- [APPLY WHAT YOU READ]
a) How would you put this sentence from the passage on a federal right to education into Spanish: "The 5-4 decision left issues of educational inequality to the states."
b) Which court cases does the passage on a federal right to education name?

[[ PASSAGE FOR REVIEW, beginning ]]

Experts consider a federal constitutional right to education
Should the Supreme Court’s 1973 Rodriguez decision be overturned?
February 16, 2017—In its 1973 decision in San Antonio Independent School District v. Rodriguez, the Supreme Court ruled that the U.S. Constitution does not guarantee a right to education. The 5-4 decision left issues of educational inequality to the states. Within the past year, however, plaintiffs in Connecticut and Michigan have filed new lawsuits, which could reach the Supreme Court, asking courts to overturn Rodriguez and recognize a federal constitutional right to education. As the nation awaits the confirmation of a new Supreme Court justice, Education Next brings together two teams of legal experts to debate whether the court was correct to assert that there is no federal legal remedy to inequalities in public education.
Charles Ogletree Jr. of Harvard Law School and Kimberly Jenkins Robinson of the University of Richmond School of Law argue that, just as Brown v. Board of Education (1954) overturned the infamous “separate but equal” standard set by Plessy v. Ferguson (1896), the Supreme Court should not hesitate to overturn the erroneous Rodriguez decision. “Although the Rodriguez court trusted states to ensure equal educational opportunity, this trust has been misplaced,” they say. States have failed to provide equal access to funding for all children, much less the additional resources that disadvantaged students need to compete with their more-affluent peers. Ogletree and Robinson cite Thurgood Marshall’s dissent in Rodriguez, arguing that the equal protection clause implies a right to education. “Given the Constitution’s protection of the right to vote,” they argue, “the equal protection clause also would support a federal right to an education that prepares students to be competent voters and civic participants.”

[[ PASSAGE FOR REVIEW, end ]]
[[ DATA PROVIDED, beginning ]]

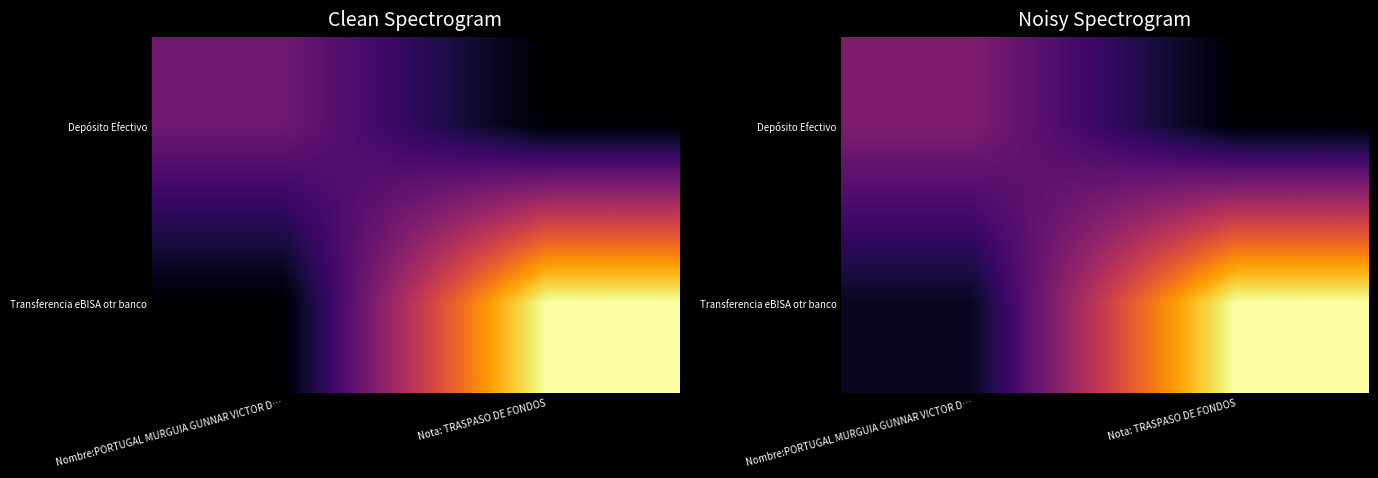

What is the average value of the Transferencia eBISA otr banco series?

16034.1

[[ DATA PROVIDED, end ]]

- [RESPONSES FOR EACH TASK]
a) La decisión de 5 a 4 dejó las cuestiones de la desigualdad educativa en manos de los estados.

b)
- San Antonio Independent School District v. Rodriguez (1973)
- Brown v. Board of Education (1954)
- Plessy v. Ferguson (1896)